Komplikasi yang Muncul
Namun, yang menarik adalah bahwa bintik merah di kulit Rasyid semakin banyak setiap harinya dan menyebar ke wajahnya. Dokter mulai meragukan bahwa Rasyid mengalami demam berdarah dan lebih condong pada diagnosis campak. Obat yang diberikan pun mulai ditujukan untuk mengatasi campak. Penting untuk dicatat bahwa seseorang baru dapat dikatakan positif mengalami demam berdarah setelah 14 hari sejak timbulnya demam pertama, dengan hasil tes darah yang menunjukkan adanya virus DB.

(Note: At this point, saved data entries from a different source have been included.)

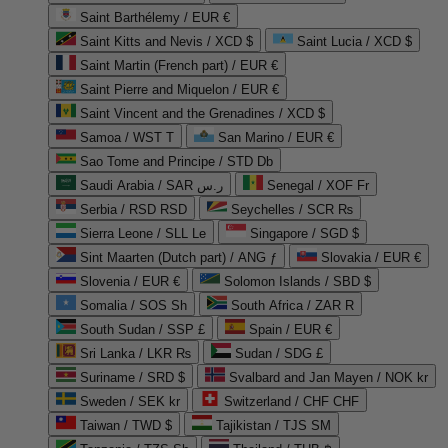
Saint Barthélemy / EUR €
Saint Kitts and Nevis / XCD $
Saint Lucia / XCD $
Saint Martin (French part) / EUR €
Saint Pierre and Miquelon / EUR €
Saint Vincent and the Grenadines / XCD $
Samoa / WST T
San Marino / EUR €
Sao Tome and Principe / STD Db
Saudi Arabia / SAR ر.س
Senegal / XOF Fr
Serbia / RSD RSD
Seychelles / SCR ₨
Sierra Leone / SLL Le
Singapore / SGD $
Sint Maarten (Dutch part) / ANG ƒ
Slovakia / EUR €
Slovenia / EUR €
Solomon Islands / SBD $
Somalia / SOS Sh
South Africa / ZAR R
South Sudan / SSP £
Spain / EUR €
Sri Lanka / LKR ₨
Sudan / SDG £
Suriname / SRD $
Svalbard and Jan Mayen / NOK kr
Sweden / SEK kr
Switzerland / CHF CHF
Taiwan / TWD $
Tajikistan / TJS ЅМ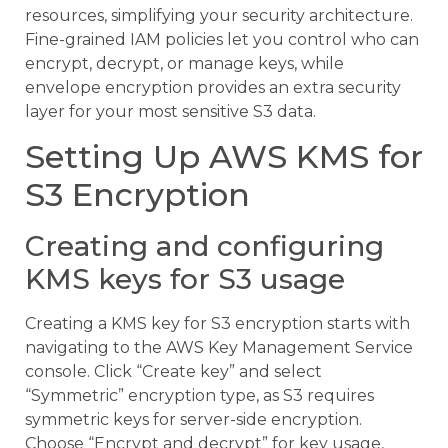
resources, simplifying your security architecture.
Fine-grained IAM policies let you control who can
encrypt, decrypt, or manage keys, while
envelope encryption provides an extra security
layer for your most sensitive S3 data.
Setting Up AWS KMS for
S3 Encryption
Creating and configuring
KMS keys for S3 usage
Creating a KMS key for S3 encryption starts with
navigating to the AWS Key Management Service
console. Click “Create key” and select
“Symmetric” encryption type, as S3 requires
symmetric keys for server-side encryption.
Choose “Encrypt and decrypt” for key usage,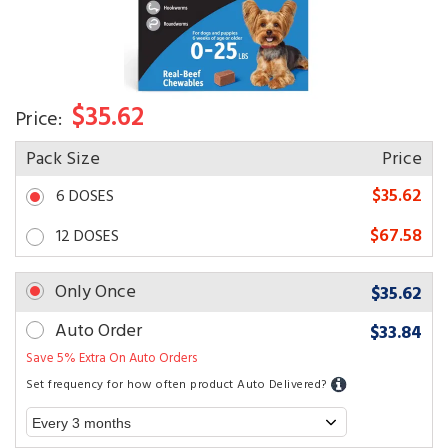
$35.62
Price:
Pack Size
Price
$35.62
6 DOSES
$67.58
12 DOSES
Only Once
$35.62
Auto Order
$33.84
Save 5% Extra On Auto Orders
Set frequency for how often product Auto Delivered?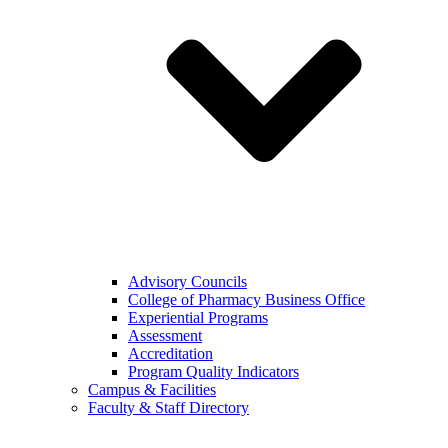
Advisory Councils
College of Pharmacy Business Office
Experiential Programs
Assessment
Accreditation
Program Quality Indicators
Campus & Facilities
Faculty & Staff Directory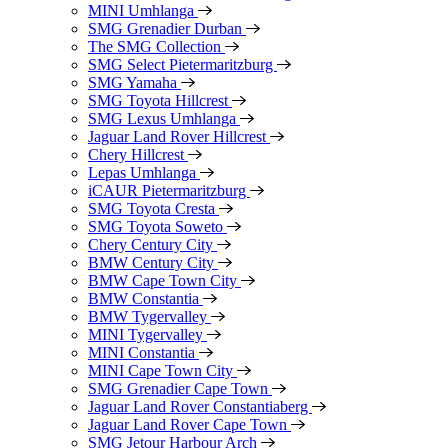
MINI Umhlanga
SMG Grenadier Durban
The SMG Collection
SMG Select Pietermaritzburg
SMG Yamaha
SMG Toyota Hillcrest
SMG Lexus Umhlanga
Jaguar Land Rover Hillcrest
Chery Hillcrest
Lepas Umhlanga
iCAUR Pietermaritzburg
SMG Toyota Cresta
SMG Toyota Soweto
Chery Century City
BMW Century City
BMW Cape Town City
BMW Constantia
BMW Tygervalley
MINI Tygervalley
MINI Constantia
MINI Cape Town City
SMG Grenadier Cape Town
Jaguar Land Rover Constantiaberg
Jaguar Land Rover Cape Town
SMG Jetour Harbour Arch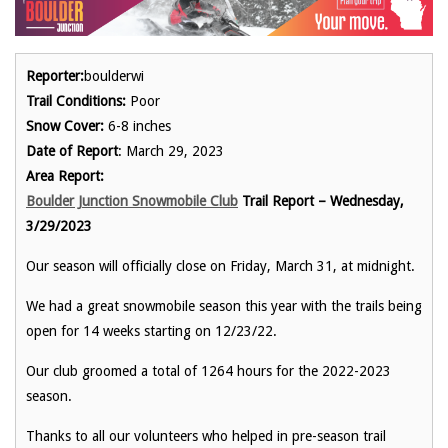
Reporter:
boulderwi
Trail Conditions:
Poor
Snow Cover:
6-8 inches
Date of Report
: March 29, 2023
Area Report:
Boulder Junction Snowmobile Club
Trail Report – Wednesday,
3/29/2023
Our season will officially close on Friday, March 31, at midnight.
We had a great snowmobile season this year with the trails being
open for 14 weeks starting on 12/23/22.
Our club groomed a total of 1264 hours for the 2022-2023
season.
Thanks to all our volunteers who helped in pre-season trail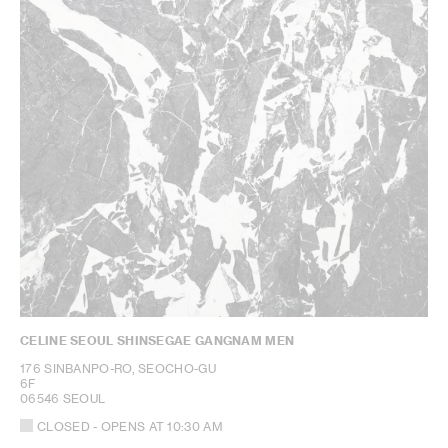
CELINE SEOUL SHINSEGAE GANGNAM MEN
176 SINBANPO-RO, SEOCHO-GU
6F
06546 SEOUL
CLOSED
- OPENS AT
10:30 AM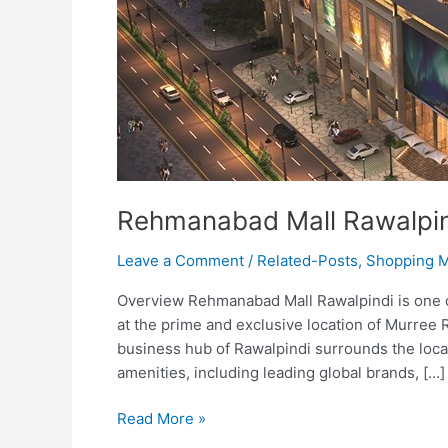
Rehmanabad Mall Rawalpi
Leave a Comment
/
Related-Posts
,
Shopping M
Overview Rehmanabad Mall Rawalpindi is one of 
at the prime and exclusive location of Murree R
business hub of Rawalpindi surrounds the locati
amenities, including leading global brands, […]
Read More »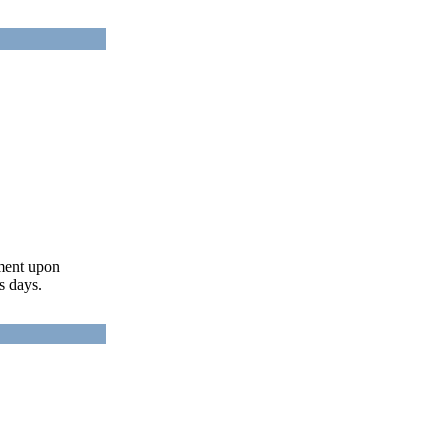
ument upon
s days.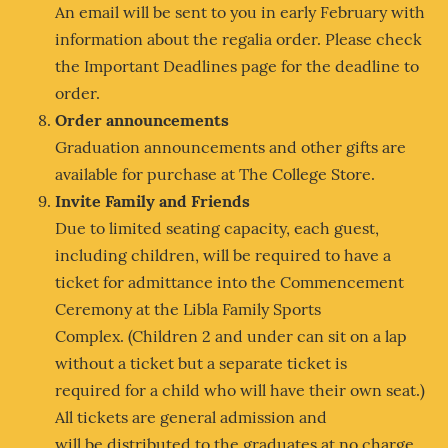
An email will be sent to you in early February with
information about the regalia order. Please check
the Important Deadlines page for the deadline to
order.
Order announcements
Graduation announcements and other gifts are
available for purchase at The College Store.
Invite Family and Friends
Due to limited seating capacity, each guest,
including children, will be required to have a
ticket for admittance into the Commencement
Ceremony at the Libla Family Sports
Complex. (Children 2 and under can sit on a lap
without a ticket but a separate ticket is
required for a child who will have their own seat.)
All tickets are general admission and
will be distributed to the graduates at no charge.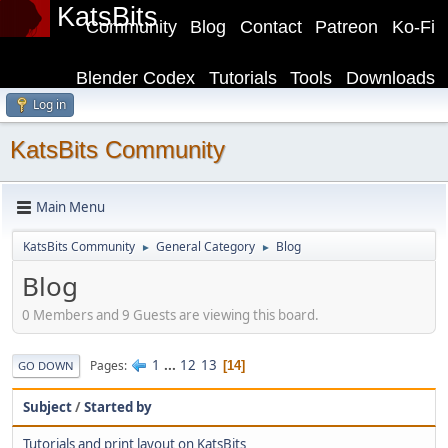
KatsBits
Community
Blog
Contact
Patreon
Ko-Fi
Blender Codex
Tutorials
Tools
Downloads
Log in
KatsBits Community
Main Menu
KatsBits Community
General Category
Blog
►
►
Blog
0 Members and 9 Guests are viewing this board.
1
...
12
13
Pages
14
GO DOWN
Subject
/
Started by
Tutorials and print layout on KatsBits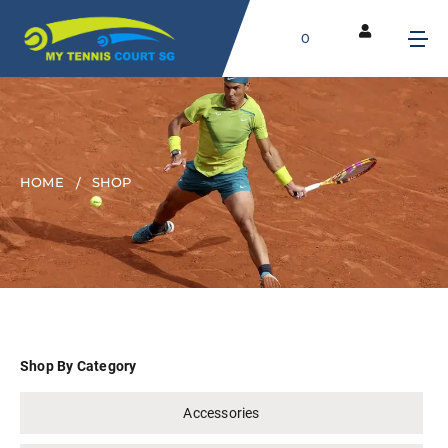
0
HOME
SHOP
Shop By Category
Accessories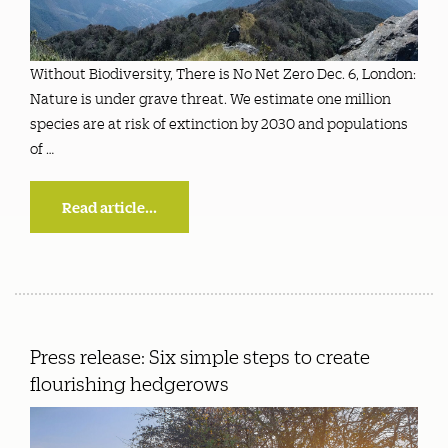
Without Biodiversity, There is No Net Zero Dec. 6, London:
Nature is under grave threat. We estimate one million
species are at risk of extinction by 2030 and populations
of …
Read article...
Press release: Six simple steps to create
flourishing hedgerows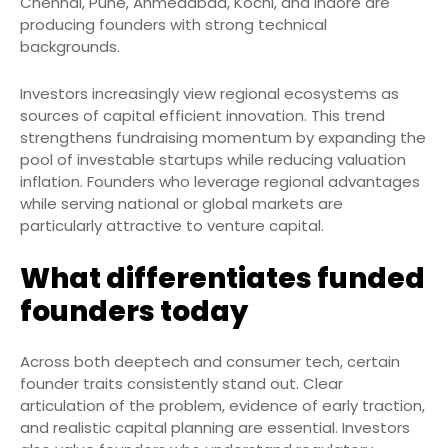
Chennai, Pune, Ahmedabad, Kochi, and Indore are
producing founders with strong technical
backgrounds.
Investors increasingly view regional ecosystems as
sources of capital efficient innovation. This trend
strengthens fundraising momentum by expanding the
pool of investable startups while reducing valuation
inflation. Founders who leverage regional advantages
while serving national or global markets are
particularly attractive to venture capital.
What differentiates funded
founders today
Across both deeptech and consumer tech, certain
founder traits consistently stand out. Clear
articulation of the problem, evidence of early traction,
and realistic capital planning are essential. Investors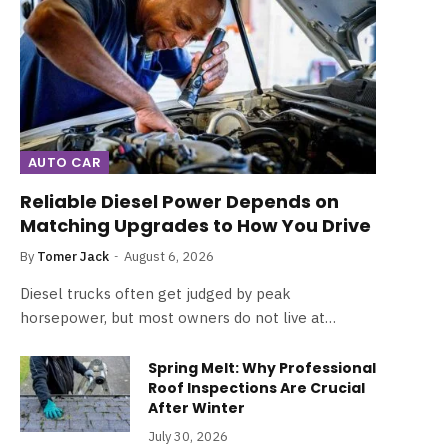
AUTO CAR
Reliable Diesel Power Depends on
Matching Upgrades to How You Drive
By
Tomer Jack
August 6, 2026
Diesel trucks often get judged by peak
horsepower, but most owners do not live at…
Spring Melt: Why Professional
Roof Inspections Are Crucial
After Winter
July 30, 2026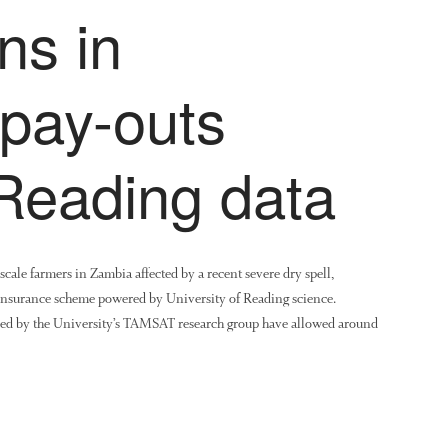
ns in
 pay-outs
 Reading data
-scale farmers in Zambia affected by a recent severe dry spell,
insurance scheme powered by University of Reading science.
oduced by the University’s TAMSAT research group have allowed around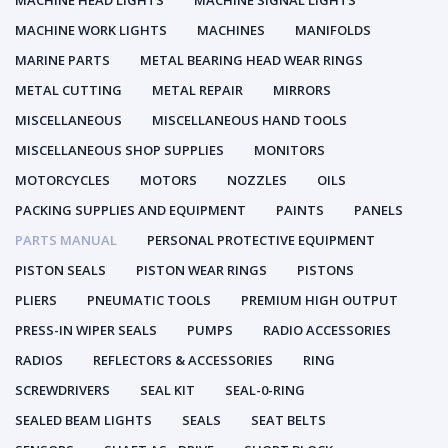
MACHINE HEAD LIGHTS
MACHINE SIGNAL LIGHTS
MACHINE WORK LIGHTS
MACHINES
MANIFOLDS
MARINE PARTS
METAL BEARING HEAD WEAR RINGS
METAL CUTTING
METAL REPAIR
MIRRORS
MISCELLANEOUS
MISCELLANEOUS HAND TOOLS
MISCELLANEOUS SHOP SUPPLIES
MONITORS
MOTORCYCLES
MOTORS
NOZZLES
OILS
PACKING SUPPLIES AND EQUIPMENT
PAINTS
PANELS
PARTS MANUAL
PERSONAL PROTECTIVE EQUIPMENT
PISTON SEALS
PISTON WEAR RINGS
PISTONS
PLIERS
PNEUMATIC TOOLS
PREMIUM HIGH OUTPUT
PRESS-IN WIPER SEALS
PUMPS
RADIO ACCESSORIES
RADIOS
REFLECTORS & ACCESSORIES
RING
SCREWDRIVERS
SEAL KIT
SEAL-0-RING
SEALED BEAM LIGHTS
SEALS
SEAT BELTS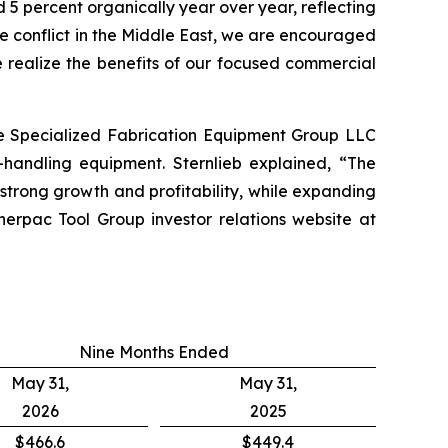
 5 percent organically year over year, reflecting
he conflict in the Middle East, we are encouraged
 realize the benefits of our focused commercial
re Specialized Fabrication Equipment Group LLC
-handling equipment. Sternlieb explained, “The
trong growth and profitability, while expanding
erpac Tool Group investor relations website at
Nine Months Ended
May 31,
May 31,
2026
2025
$466.6
$449.4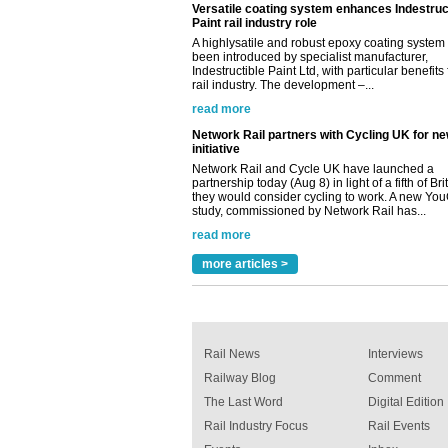
rail industry. The development –...
read more
Network Rail partners with Cycling UK for n
initiative
Network Rail and Cycle UK have launched a
partnership today (Aug 8) in light of a fifth of Br
they would consider cycling to work. A new Yo
study, commissioned by Network Rail has...
read more
Versatile coating system enhances Indestruc
Paint rail industry role
A highlysatile and robust epoxy coating syste
been introduced by specialist manufacturer,
Indestructible Paint Ltd, with particular benefits 
rail industry. The development –...
more articles >
read more
Rail News
Interviews
Railway Blog
Comment
The Last Word
Digital Edition
Rail Industry Focus
Rail Events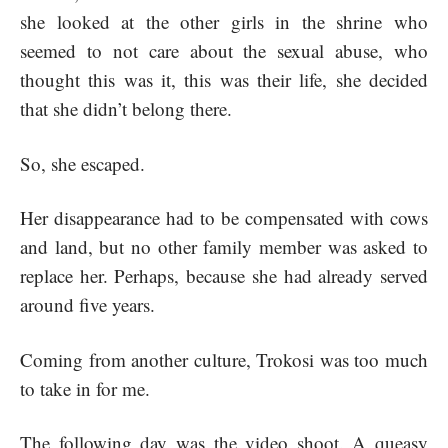
she looked at the other girls in the shrine who
seemed to not care about the sexual abuse, who
thought this was it, this was their life, she decided
that she didn’t belong there.
So, she escaped.
Her disappearance had to be compensated with cows
and land, but no other family member was asked to
replace her. Perhaps, because she had already served
around five years.
Coming from another culture, Trokosi was too much
to take in for me.
The following day was the video shoot. A queasy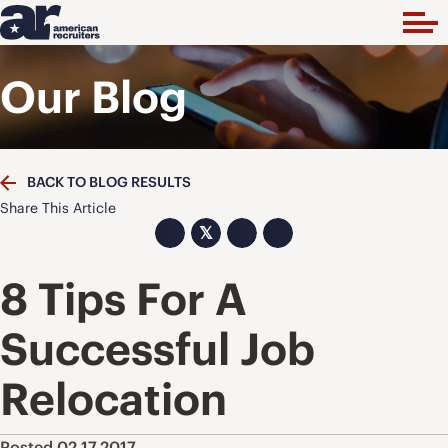
Our Blog
BACK TO BLOG RESULTS
Share This Article
𝕏
8 Tips For A
Successful Job
Relocation
Posted 02.17.2017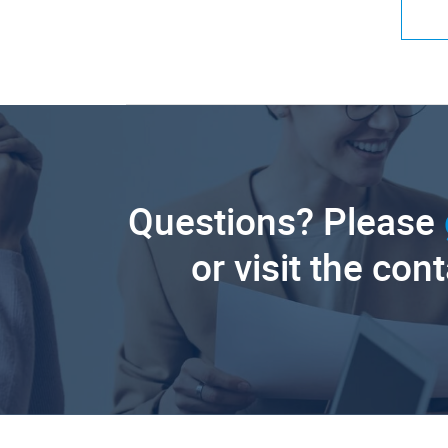
Questions? Please
or visit the con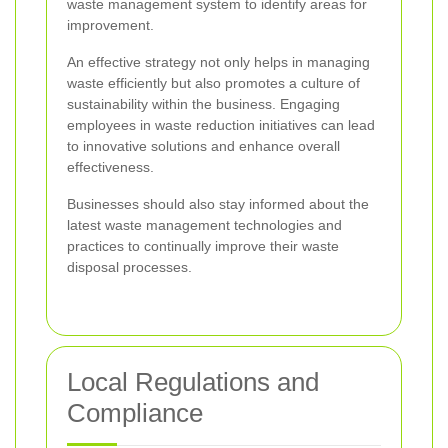
waste management system to identify areas for
improvement.
An effective strategy not only helps in managing
waste efficiently but also promotes a culture of
sustainability within the business. Engaging
employees in waste reduction initiatives can lead
to innovative solutions and enhance overall
effectiveness.
Businesses should also stay informed about the
latest waste management technologies and
practices to continually improve their waste
disposal processes.
Local Regulations and
Compliance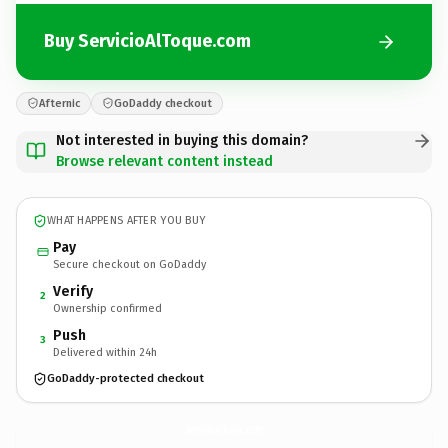
Buy ServicioAlToque.com
Afternic
GoDaddy checkout
Not interested in buying this domain?
Browse relevant content instead
WHAT HAPPENS AFTER YOU BUY
Pay
Secure checkout on GoDaddy
Verify
2
Ownership confirmed
Push
3
Delivered within 24h
GoDaddy-protected checkout
ServicioAlToque.
com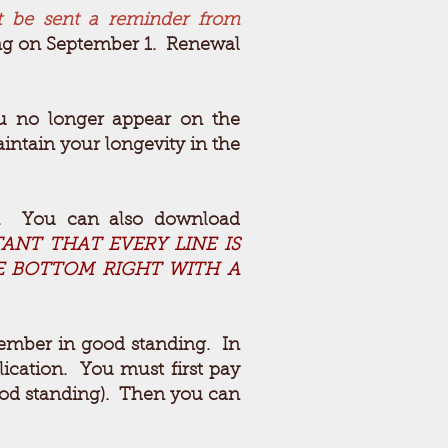
t be sent a reminder from
ring on September 1. Renewal
ou no longer appear on the
intain your longevity in the
n. You can also download
TANT THAT EVERY LINE IS
HE BOTTOM RIGHT WITH A
ember in good standing. In
lication. You must first pay
good standing). Then you can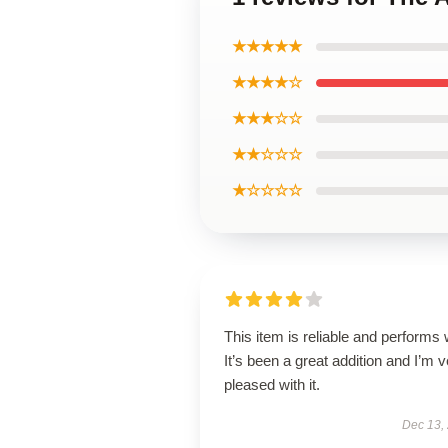
★★★★★
★★★★☆
★★★☆☆
★★☆☆☆
★☆☆☆☆
This item is reliable and performs 
It’s been a great addition and I’m 
pleased with it.
Dec 13,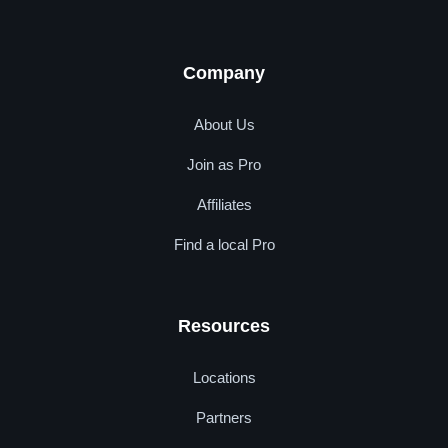
Company
About Us
Join as Pro
Affiliates
Find a local Pro
Resources
Locations
Partners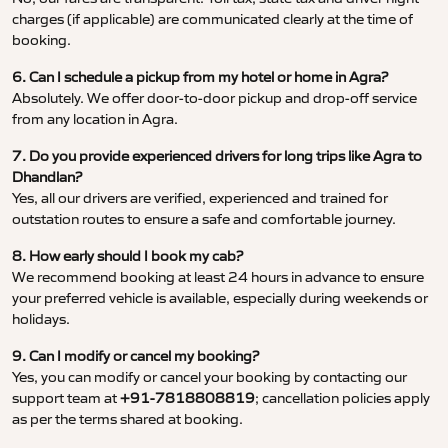
charges (if applicable) are communicated clearly at the time of
booking.
6. Can I schedule a pickup from my hotel or home in Agra?
Absolutely. We offer door-to-door pickup and drop-off service
from any location in Agra.
7. Do you provide experienced drivers for long trips like Agra to
Dhandlan?
Yes, all our drivers are verified, experienced and trained for
outstation routes to ensure a safe and comfortable journey.
8. How early should I book my cab?
We recommend booking at least 24 hours in advance to ensure
your preferred vehicle is available, especially during weekends or
holidays.
9. Can I modify or cancel my booking?
Yes, you can modify or cancel your booking by contacting our
support team at
+91-7818808819
; cancellation policies apply
as per the terms shared at booking.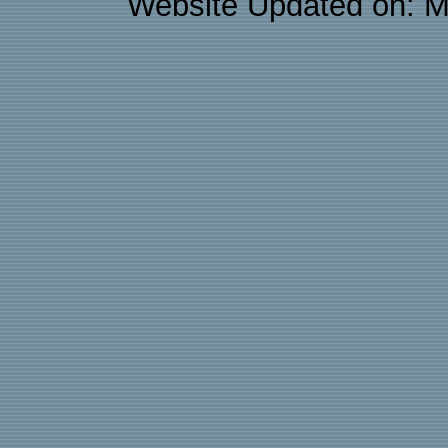
Website Updated on: M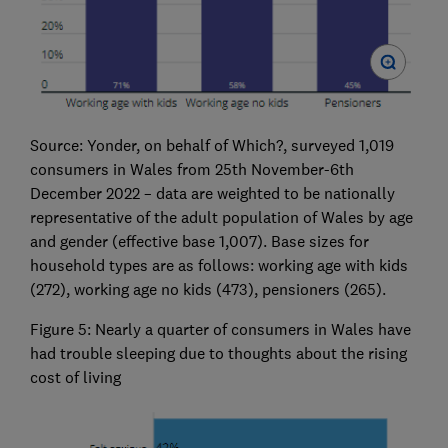
Source: Yonder, on behalf of Which?, surveyed 1,019
consumers in Wales from 25th November-6th
December 2022 – data are weighted to be nationally
representative of the adult population of Wales by age
and gender (effective base 1,007). Base sizes for
household types are as follows: working age with kids
(272), working age no kids (473), pensioners (265).
Figure 5: Nearly a quarter of consumers in Wales have
had trouble sleeping due to thoughts about the rising
cost of living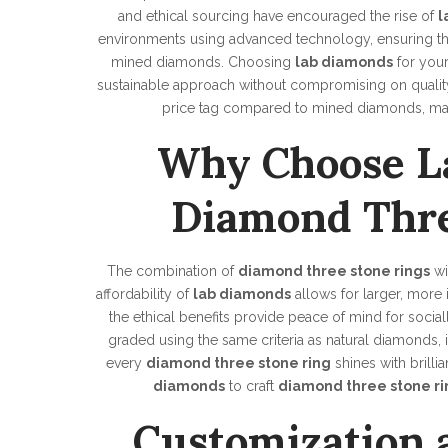
and ethical sourcing have encouraged the rise of
l
environments using advanced technology, ensuring that 
mined diamonds. Choosing
lab diamonds
for you
sustainable approach without compromising on quality 
price tag compared to mined diamonds, mak
Why Choose L
Diamond Thre
The combination of
diamond three stone rings
wi
affordability of
lab diamonds
allows for larger, more
the ethical benefits provide peace of mind for socia
graded using the same criteria as natural diamonds, in
every
diamond three stone ring
shines with brill
diamonds
to craft
diamond three stone ri
Customization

Pulang dari Rumah Sakit dan Hasil Tes Darah Lanjutan
Akhirnya, pada hari Senin minggu berikutnya, Rasyid diperbolehkan pulang setelah dirawat selama 6 hari di rumah sakit. Setelah 14 hari, kami melakukan tes darah DBD pada Rasyid. Hasilnya? Negatif. Kami kemudian mengunjungi dokter spesialis anak lagi dan ia memastikan bahwa Rasyid memang terinfeksi campak. Dokter spesialis anak kami terkejut karena ini adalah kasus pertama yang ia temui di mana jumlah trombosit begitu rendah karena infeksi campak.
Komplikasi yang Dapat Terjadi akibat Campak
Ini membuat saya sadar bahwa campak adalah penyakit yang serius dan memiliki komplikasi yang berbahaya. Penurunan jumlah trombosit, radang paru-paru, dan radang otak adalah beberapa komplikasi yang dapat terjadi akibat campak. Hal ini sangat menakutkan dan sangat jarang diketahui oleh masyarakat umum. Oleh karena itu, seringkali kita meremehkan campak dan akhirnya terlambat menyadarinya.
Kesimpulan
Campak adalah penyakit yang sangat mudah menular melalui udara, air liur, dan lain-lain. Oleh karena itu, kita harus tetap waspada dan mengambil langkah-langkah pencegahan yang tepat. Saya berharap cerita ini dapat menjadi pelajaran bagi kita semua tentang bahaya campak dan pentingnya melindungi anak-anak kita dari penyakit ini. Semoga cerita ini dapat membantu meningkatkan kesadaran dan memberikan pemahaman yang lebih baik tentang bagaimana kita dapat melindungi diri dan keluarga kita dari campak. Semoga kita semua terhindar dari penyakit ini. Amin.